The plans she builds decide which gene therapies reach the patients who can't see. She started at the lab bench and never left the science behind.
Ophthalmic gene therapy is one of the most complicated corners of medicine. You are editing the instructions inside a single cell at the back of the eye, hoping to give someone their sight. The science is dazzling. Getting it to a patient is the hard part - a thousand quiet decisions between a good idea and a delivered treatment. Xuandai Nguyen makes those decisions for a living.
At Beacon Therapeutics, an ophthalmic gene therapy company built to restore and improve vision in people with rare and prevalent retinal diseases, Nguyen holds two of the harder jobs in the building at the same time: Vice President and Head of Global Program Strategy, and Chief of Staff to the CEO. One role sets the direction of the whole pipeline.

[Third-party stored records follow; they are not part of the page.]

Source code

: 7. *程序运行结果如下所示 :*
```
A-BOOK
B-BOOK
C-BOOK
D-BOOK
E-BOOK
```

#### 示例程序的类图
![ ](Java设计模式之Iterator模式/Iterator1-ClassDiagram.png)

The other keeps the person running the company on the same page as it.
She does not run the lab. She runs the map that tells the lab where to go - the strategy that decides which programs get resources, which questions get answered first, and how a fragile idea survives contact with reality.

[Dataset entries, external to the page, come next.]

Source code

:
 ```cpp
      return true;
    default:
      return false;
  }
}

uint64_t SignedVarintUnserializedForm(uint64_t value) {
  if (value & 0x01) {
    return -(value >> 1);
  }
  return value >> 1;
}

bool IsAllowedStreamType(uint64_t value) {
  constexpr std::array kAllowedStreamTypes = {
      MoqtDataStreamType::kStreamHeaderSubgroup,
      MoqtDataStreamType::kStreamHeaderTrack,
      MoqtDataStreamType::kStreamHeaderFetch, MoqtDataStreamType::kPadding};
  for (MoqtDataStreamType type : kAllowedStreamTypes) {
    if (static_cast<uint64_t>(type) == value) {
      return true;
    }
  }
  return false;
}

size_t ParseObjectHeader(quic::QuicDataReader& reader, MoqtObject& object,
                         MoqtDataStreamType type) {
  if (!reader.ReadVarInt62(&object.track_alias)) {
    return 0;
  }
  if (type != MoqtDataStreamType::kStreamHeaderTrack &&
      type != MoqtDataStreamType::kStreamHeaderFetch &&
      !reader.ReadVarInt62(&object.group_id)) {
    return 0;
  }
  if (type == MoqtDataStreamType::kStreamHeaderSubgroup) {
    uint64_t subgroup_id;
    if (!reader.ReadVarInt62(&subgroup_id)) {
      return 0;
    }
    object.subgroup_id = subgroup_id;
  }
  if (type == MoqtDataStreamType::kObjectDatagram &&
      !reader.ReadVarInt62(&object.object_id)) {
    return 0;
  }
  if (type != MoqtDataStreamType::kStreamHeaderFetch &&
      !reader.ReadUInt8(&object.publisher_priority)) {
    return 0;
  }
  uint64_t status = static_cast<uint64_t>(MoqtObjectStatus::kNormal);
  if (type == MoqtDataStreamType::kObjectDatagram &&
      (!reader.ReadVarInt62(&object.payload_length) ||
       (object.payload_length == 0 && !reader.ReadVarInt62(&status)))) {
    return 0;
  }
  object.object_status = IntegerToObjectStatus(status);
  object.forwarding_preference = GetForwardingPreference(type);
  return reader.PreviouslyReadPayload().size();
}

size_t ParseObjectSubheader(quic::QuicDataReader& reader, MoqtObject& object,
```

It is a role you can only fill if you have lived on both sides of it. Nguyen has. She holds a Ph.D. and an MBA, a pairing that is rarer than it sounds and more useful than it looks. The doctorate taught her to ask the right question. The business degree taught her to make the right bet. Beacon gets both in one person.
She began where a lot of scientists begin and most strategists never do: elbows-deep in the work. From 1999 to 2002 she was a postdoctoral fellow at Stanford University, doing the slow, patient business of actual research. That grounding never wore off. It is the reason she can sit across from a research team and speak their language instead of translating it secondhand.
Then the canvas got bigger. At Genentech - the company that more or less invented the biotech industry - she moved into senior pipeline and portfolio strategy, working across immunology, ophthalmology and respiratory disease. This is the part of the business where you decide, with imperfect information and real money, which medicines the world gets to try.
From there the pattern held: senior commercial and strategy roles at Forma Therapeutics, where she led global marketing for a sickle cell disease program, and at ACELYRIN, where she ran commercial strategy and new product planning. Different diseases, different companies, one throughline - getting hard medicines to the people who need them most.
The companies change. The mission does not. In 2025 she brought all of it to Beacon and pointed it at the eye.
She speaks three languages - English, Vietnamese and French. She also speaks fluent drug development.
Two coasts trained her: Berkeley for undergrad, Cornell's Johnson School for the MBA.
She carries two demanding titles at once - program strategy chief and the CEO's right hand.
Her work has spanned immunology, ophthalmology, respiratory disease and sickle cell disease.
She joined industry and patient leaders at the Foundation Fighting Blindness "Investing in Cures" summit in Boston.
Strip away the titles and the org charts and there is a single, stubborn goal underneath: help bring gene therapies through development and into the hands of patients who are losing their sight. Inherited retinal diseases are cruel in their arithmetic - a single faulty gene, a slow fade to dark. The promise of gene therapy is that you can rewrite that arithmetic.
Nguyen's contribution is not a molecule. It is the plan that gets the molecule to a clinic without falling apart along the way. In a field crowded with brilliant science, that connective tissue is often what separates the therapies that reach people from the ones that stall in a slide deck.
The future of vision restoration will be written by a lot of hands. Some hold pipettes. Nguyen holds the plan that connects them all.
Profile compiled from public professional sources. Facts stated as verifiable; interpretive framing is editorial.
Xuandai Nguyen, Ph.D., MBA, is Vice President, Head of Global Program Strategy and Chief of Staff to the CEO at Beacon Therapeutics, an ophthalmic gene therapy company working to restore sight in people with inherited and prevalent retinal diseases. A scientist-turned-strategist, Nguyen has spent more than two decades moving medicines from bench to market, with senior roles at Genentech, Forma Therapeutics and ACELYRIN spanning immunology, ophthalmology, respiratory and sickle cell disease. Trilingual and Berkeley- and Cornell-trained, Nguyen sits at the intersection of hard science and commercial strategy, translating complicated biology into the plans that decide which therapies reach patients.